Building Trust with AI Agents — A Leveling System for Delegation

The agent team: eichan (Claude Sonnet) is fast at implementation. bichan (Sonnet) offers alternative perspectives. ochan (GPT-5.3 Codex) gives rigorous reviews. gemichan (Gemini Pro) excels at Google APIs.

The manager delegates work to teammates and focuses on judgment and conversation.

But how is “delegation” decided?

Trust Should Be Measured by Track Record, Not Intuition

Initially, delegation was intuitive: “eichan is good at implementation, so delegate.” But intuition leads to over-correction after mistakes (“I’ll just do it myself”) and under-checking after repeated success (leading to oversights).

Human teams face the same problem. The boundary between trust and negligence is blurry.

The solution: measure with numbers.

L1–L4: The Leveling System

Level	Meaning	Manager Action
L1	Review required	Review all deliverables
L2	Trusted	Result verification only (skip process review)
L3	Full delegation	Periodic sampling only
L4	Mentor	Acts as reviewer for other agents

New tasks always start at L1. Regardless of agent capability.

Because “eichan is good at implementation” and “eichan can execute this specific task accurately” are different claims.

Promotion by Track Record, Demotion by Single Failure

L1→L2: 5 consecutive completions without corrections.

L2→L3: 20 consecutive completions without issues.

Demotion: One critical mistake drops one level.

This may seem strict.

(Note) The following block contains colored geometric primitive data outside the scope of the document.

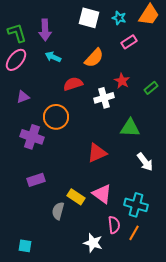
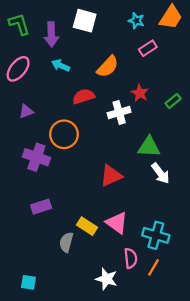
white square: (89, 18) -> (85, 21), moved
green L-shape: (17, 33) -> (19, 24), moved
white arrow: (145, 162) -> (160, 173), moved

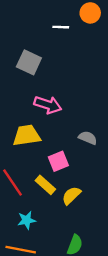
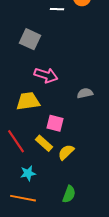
gray semicircle: (88, 138) -> (85, 93), moved, turned -35
pink square: (58, 161) -> (55, 123), turned 36

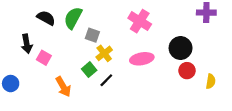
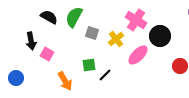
black circle: (181, 48) -> (160, 36), moved
yellow cross: (104, 53) -> (116, 39), moved
pink ellipse: (142, 59) -> (138, 55), turned -35
green square: (89, 70) -> (89, 65), turned 32

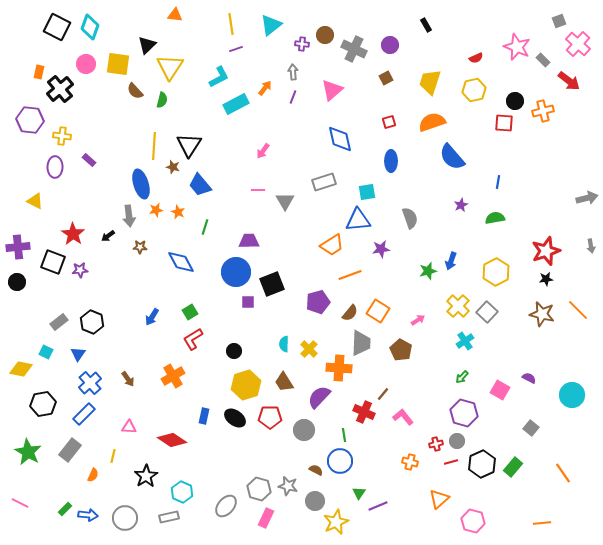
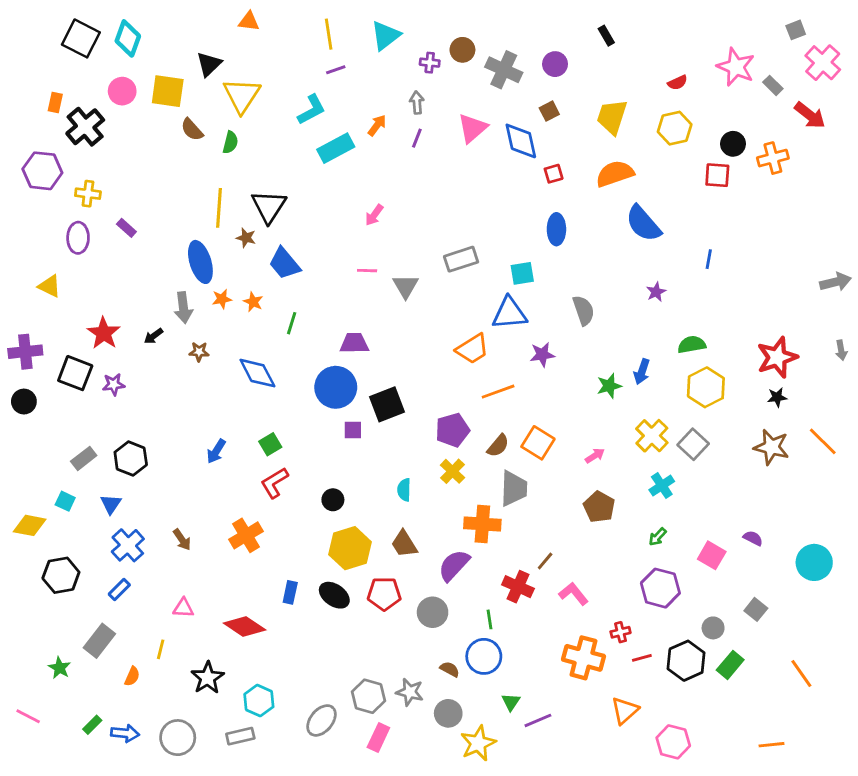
blue diamond: (340, 139) -> (521, 141), moved
green semicircle: (495, 218) -> (692, 345), moved
yellow cross: (309, 349) -> (452, 471), moved
brown pentagon: (401, 350) -> (599, 507), moved
blue rectangle: (84, 414) -> (119, 589), size x0.7
gray circle: (457, 441) -> (713, 628), moved
green star: (28, 452) -> (59, 668), moved, size x0.6
orange cross: (410, 462) -> (583, 658), size x1.8

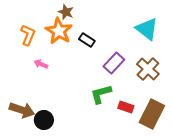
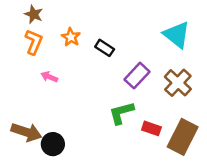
brown star: (66, 12) -> (34, 14), moved
orange star: (59, 31) -> (71, 37), size x0.6

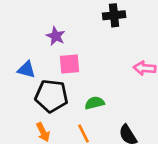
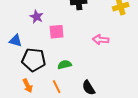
pink square: (70, 64) -> (57, 32), moved

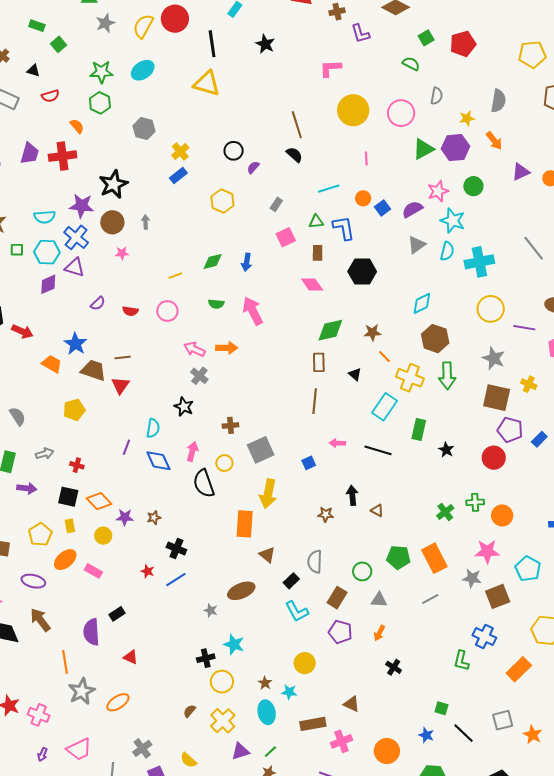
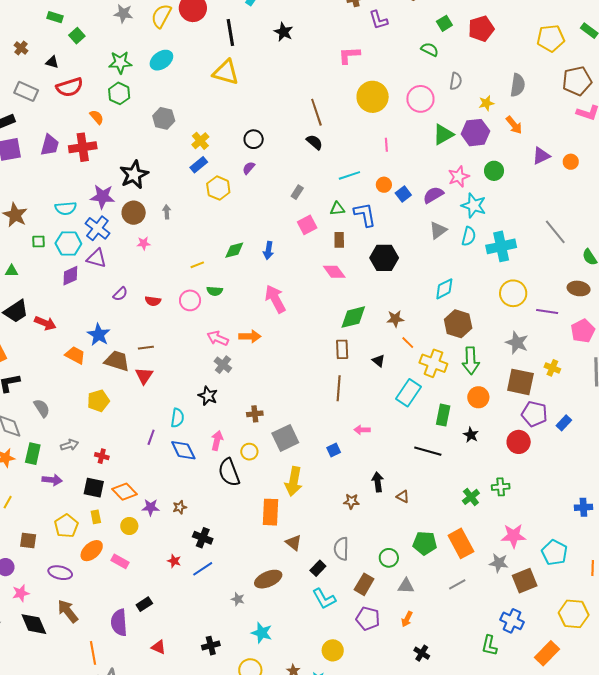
gray star: (105, 23) -> (123, 14), turned 30
red semicircle: (50, 96) -> (70, 87), size x1.5
purple semicircle: (253, 167) -> (249, 168), moved
yellow hexagon: (222, 201) -> (218, 188), moved
green semicircle: (216, 304) -> (215, 291), moved
black line: (378, 450) -> (428, 451), moved
orange circle: (502, 515) -> (478, 397), moved
black cross: (206, 658) -> (211, 646), moved

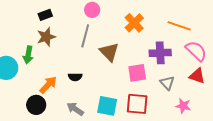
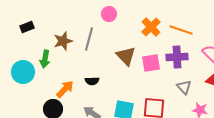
black rectangle: (45, 15) -> (27, 27), moved
orange line: (179, 26) -> (181, 30), moved
gray line: (85, 36) -> (89, 39), moved
pink square: (137, 73) -> (151, 63), moved

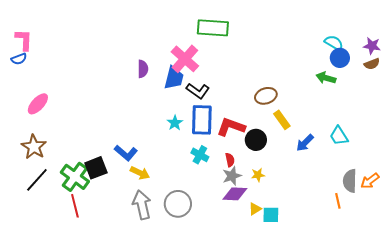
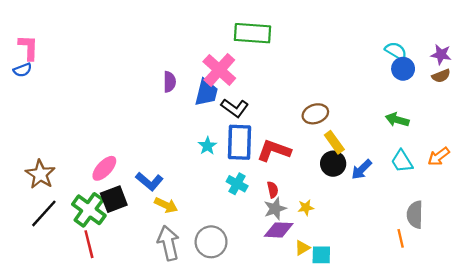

But human work follows the same pattern — 100 successes can be undermined by 1 critical failure. AI agents are no exception.

Why Cron Jobs Pair Well with Evaluation

The leveling system’s core depends on “repeated execution of the same task.”

One-off tasks (“fix this bug,” “write this article”) vary in content and difficulty each time. Evaluation criteria are unstable.

Cron jobs are different. Same time, same task, daily:

Morning GA4 report generation
Nightly repository cleanup (Brain Defrag)
Periodic SEO checks

Stable inputs make output quality comparable. “Completed this task 5 times consecutively without errors” becomes a meaningful evaluation.

Operational Flow Example

Using Brain Defrag (repository cleanup) as an example:

Cron triggers
yuchan (manager) activates
Spawns eichan for the task
   ※ No commit/push permissions
eichan reports completion
Manager reviews deliverables
Updates agent-levels.json
   - No issues → consecutive_no_fix +1
   - Issues found → consecutive_no_fix = 0
5 consecutive clears → Promote to L2

At L2, step 5 becomes “verify results only” — skip process review.

At L3, step 5 is eliminated entirely. Occasional sampling only.

As trust accumulates, the manager’s workload decreases.

Delegation Philosophy

Critically, levels are independent per task.

eichan at L3 (full delegation) for Brain Defrag still starts at L1 for new tasks (e.g., SEO audit).

Same principle in human work: expertise in accounting doesn’t imply capability in sales. Trust is domain-specific.

Delegate Strengths First

Don’t delegate all tasks equally. Match each agent’s strengths and advance those domains first:

eichan → Implementation tasks level up first
ochan → Review tasks level up first
gemichan → Google API tasks level up first

The result: a team-wide delegation map showing who is trusted for what, at what level.

Commit/Push Separation

Another design decision: agents don’t commit/push.

The reason is simple. Code changes are reversible, but pushes are permanent (technically revertable, but history persists).

Instead, a clawd-backup cron job auto-commits and pushes every 6 hours. Agents’ scope is “modify files.” External propagation is handled safely by the system.

This is itself a form of leveling. As trust accumulates sufficiently for a task, push permissions could be unlocked in the future.

agent-levels.json

Actual data is managed as follows:

{
  "agents": {
    "eichan": {
      "tasks": {
        "brain-defrag": {
          "level": "L1",
          "consecutive_no_fix": 1,
          "total_runs": 1,
          "last_run": "2026-02-10"
        }
      }
    }
  }
}

Still L1, 1 run. Building from here.

Parallels with Human Management

Designing this system revealed that AI agent management is nearly identical to human management:

Trust is built on track record
Delegate strengths first
Respond strictly to critical mistakes
Start with routine tasks
A manager’s job is to increase the work they don’t need to do themselves

The difference: AI can precisely count “5 consecutive successes.” Human management often relies on gut feeling for such metrics.

Future Outlook

When all team members reach L3, the manager’s role reduces to “setting direction” and “handling exceptions.” 90% of daily operations run autonomously.

The ideal state: work progresses without any manager intervention.

That’s not negligence. It’s the result of accumulated trust.

A manager’s highest achievement is building a team that runs without them. Whether AI agents or humans.